Believed to have had a Marconi main wireless station that disappeared whilst the ship was laid up in the Cromarty Firth quite a few years ago. Any Marconi 50s/60s equipment looking for a museum home would be of great interest.


----------



## Riccarton (Mar 23, 2009)

The Museum of Communication in Burntisland has Marconi equipment and could be a possible source.


----------



## BigLeithTrawler (Nov 7, 2017)

Many thanks - will check it out.


----------



## BobDixon (Oct 17, 2008)

The only photo I have seen is of RT equipment which was installef in the Radio Room and consisted of SP Radio Sailor equipment, something like a T126 transmitter and R105 receiver.
Thete is a good chance that her main WT station would have been Marconi, probably with an Oceanspan transmitter and an Atalanta receiver (possibly originally an Elettra/ Mercury receiver combination).
You may want to make an enquiry of the Scottish Maritime Museum. They wete given the complete Marconi station removed from one of the 1950's era Cal-Mac ferries. To the best of my knowledge they have never put it to use - if that is correct they may have it stored away somewhere (that's not to say they would be willing to part with it!)


----------



## BigLeithTrawler (Nov 7, 2017)

Many thanks - I will check this out. I have made enquiries about what happened to the Fort Perch Marconi Marine Radio equipment after Fort Perch closed a year or so ago and I will be visiting Sandford Mill Museum in Chelmsford by appointment in just over a week's time by appt to look at their collection. I recall that many smaller trawlers, typically Ross Bird Class and also seine netters had Sailor equipment fitted in the early seventies in place of older MIMCo and Coastal Radio stuff respectively. I imagine that originally Explorer would have had the MIMCo equipment you mention. Maybe an Oceanspan VII and possibly Atalanta or earlier receivers plus the associated 24V battery charger switch box, Alert watch RX, perhaps Gannet/Fulmar and maybe a Dynatron and Amplifer and speakers for the crew, etc, etc.


----------



## david.hopcroft (Jun 29, 2005)

The Ross Tiger is part of the Grimsby Fishing Heritage Museum. It is moored next to the museum, and is open to the public. It was a middle distance trawler and so RT only fitted, and if memory serves, it had Marconi gear. Across the river in Hull is the Arctic Corsair which was WT fitted. I have not been aboard, so do not know what the gear was.

David.


----------



## BigLeithTrawler (Nov 7, 2017)

Hi - many thanks for the interest I'm familiar with both the vessels mentioned and the Grimsby Fishing Heritage Museum.


----------



## BobClay (Dec 14, 2007)

Nice video on the site BLT. I did my ticket at Leith Nautical back in the 60's (in the days of Henry Robbs shipyard) and tootled about that area on Google Earth following your video.

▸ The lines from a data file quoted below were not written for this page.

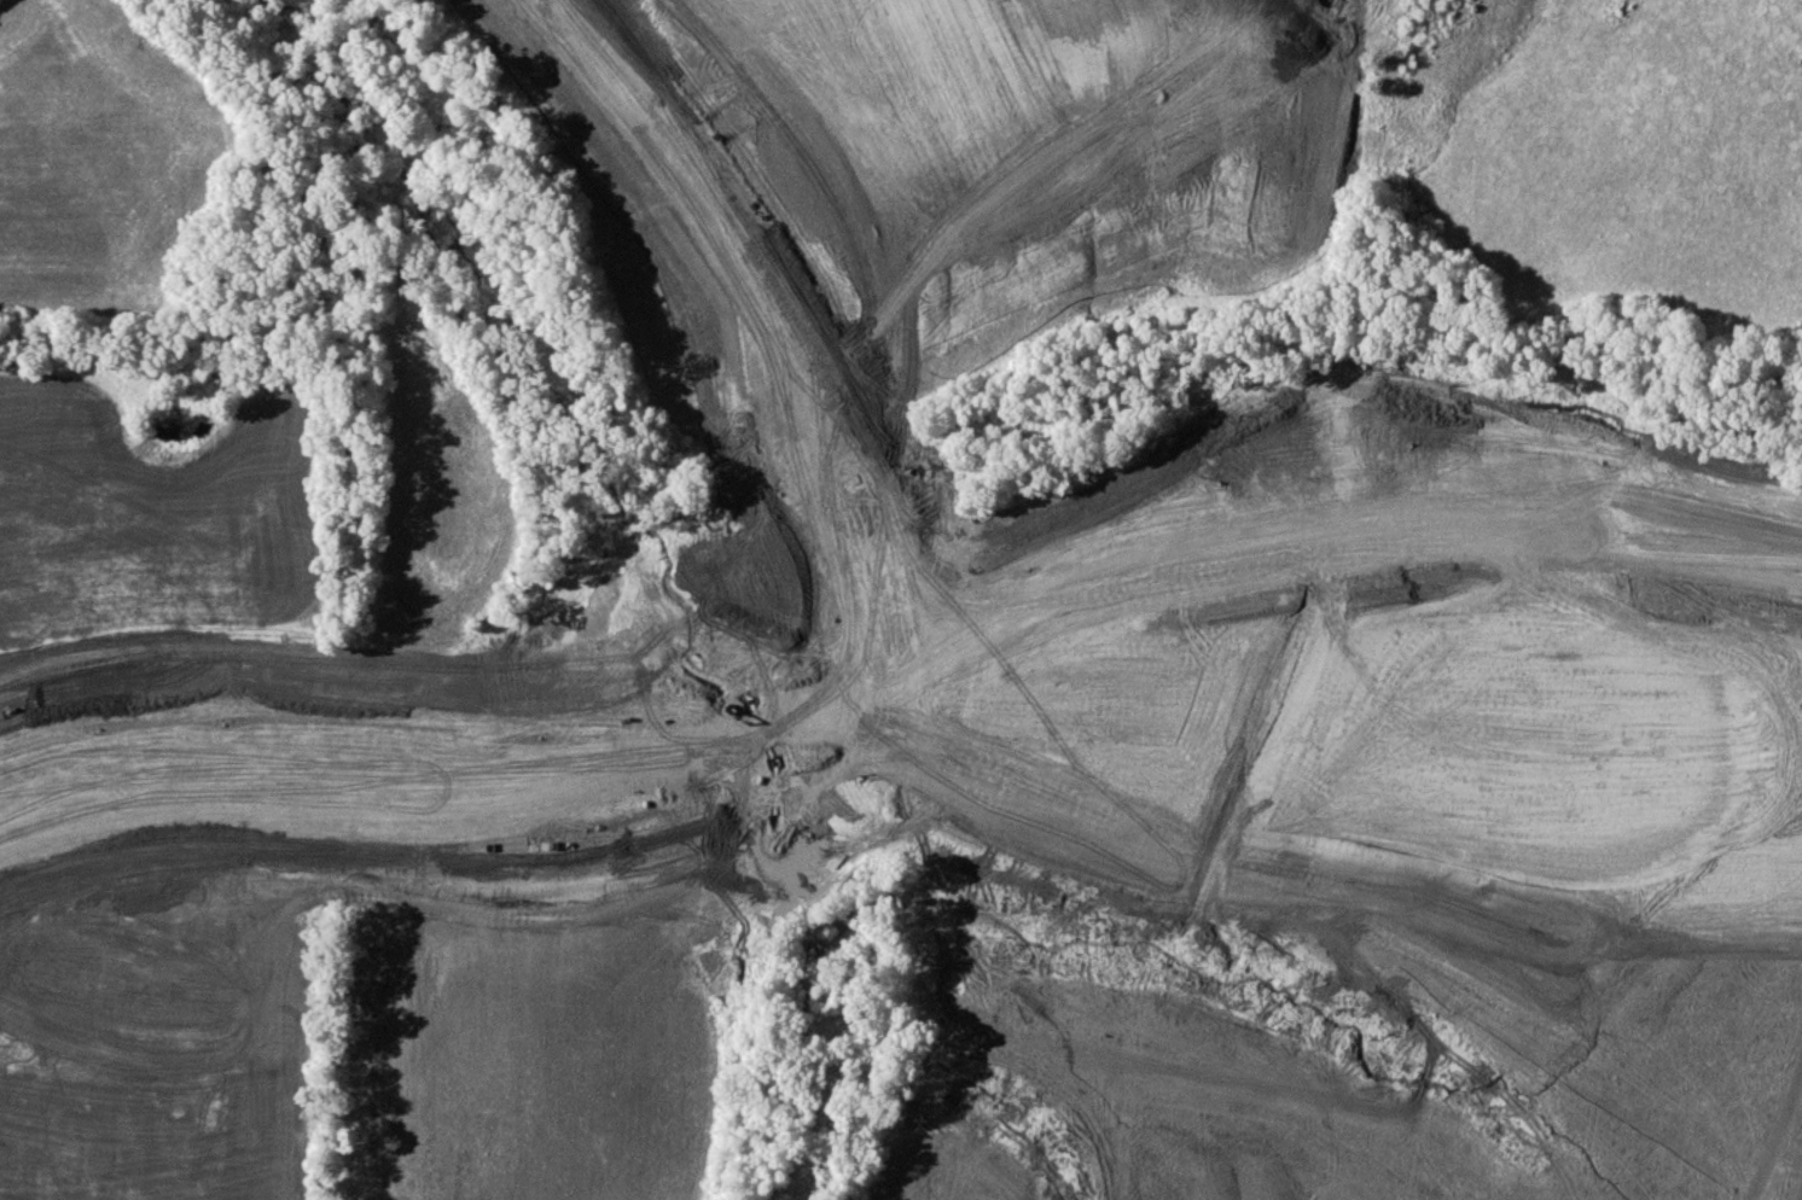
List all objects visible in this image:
crop: (1043, 148)
crop: (105, 173)
road: (724, 247)
road: (774, 265)
road: (1288, 440)
road: (1342, 464)
road: (1356, 515)
road: (864, 579)
road: (850, 587)
road: (924, 634)
road: (974, 640)
road: (829, 702)
road: (490, 728)
road: (431, 752)
road: (926, 764)
road: (449, 809)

One thing ... I don't remember the weather ever being that good ... (Jester)


----------



## Binnacle (Jul 22, 2005)

Worked UK, Faroe, Norway and Denmark on my time on Explorer all by radio telephone, we carried no WT or radio officer, I only had restricted radio ticket. However at after end of radio/chart room a cabin opened on to this space, this in my time was occupied by senior fishing mate. It is possible that when she first sailed that she carried an operator, Unfortunately I cannot remember what the name tag above the door read. The department's other research ship Scotia did carry a radio officer. Whether he was a civil servant like most ot the crew or employed by a radio rental firm is unknown.


----------



## BobClay (Dec 14, 2007)

That really is a good website, and looks like it's going to get better. Well done.


----------



## Ron Stringer (Mar 15, 2005)

Don't know if this will help but attached is a copy of a small article published in the _Marconi Mariner_ magazine issue for May/June 1957, about the radio/electronic equipment fitted aboard FRS _Explorer_.


----------



## BigLeithTrawler (Nov 7, 2017)

Many thanks indeed to all the present respondents in my original post. I strongly expected that Radiolocator MK IV would have been the original radar but as some KH and Decca equipment presently exists on the ship then I surmised that it might possibly have been one of those makes. The existent D/F loop and radar equipment are considerably smaller, mixed manufacture replacements for what had obviously to the eye gone before and they look very(!) out of place to me on initial inspection. Thanks again everybody for your interest it's very encouraging. I shall be visiting the ship again next month and I can hopefully then make a more informed appraisal, trying to trace things backwards from the original deckhead insulator, (which is missing, plated over).


----------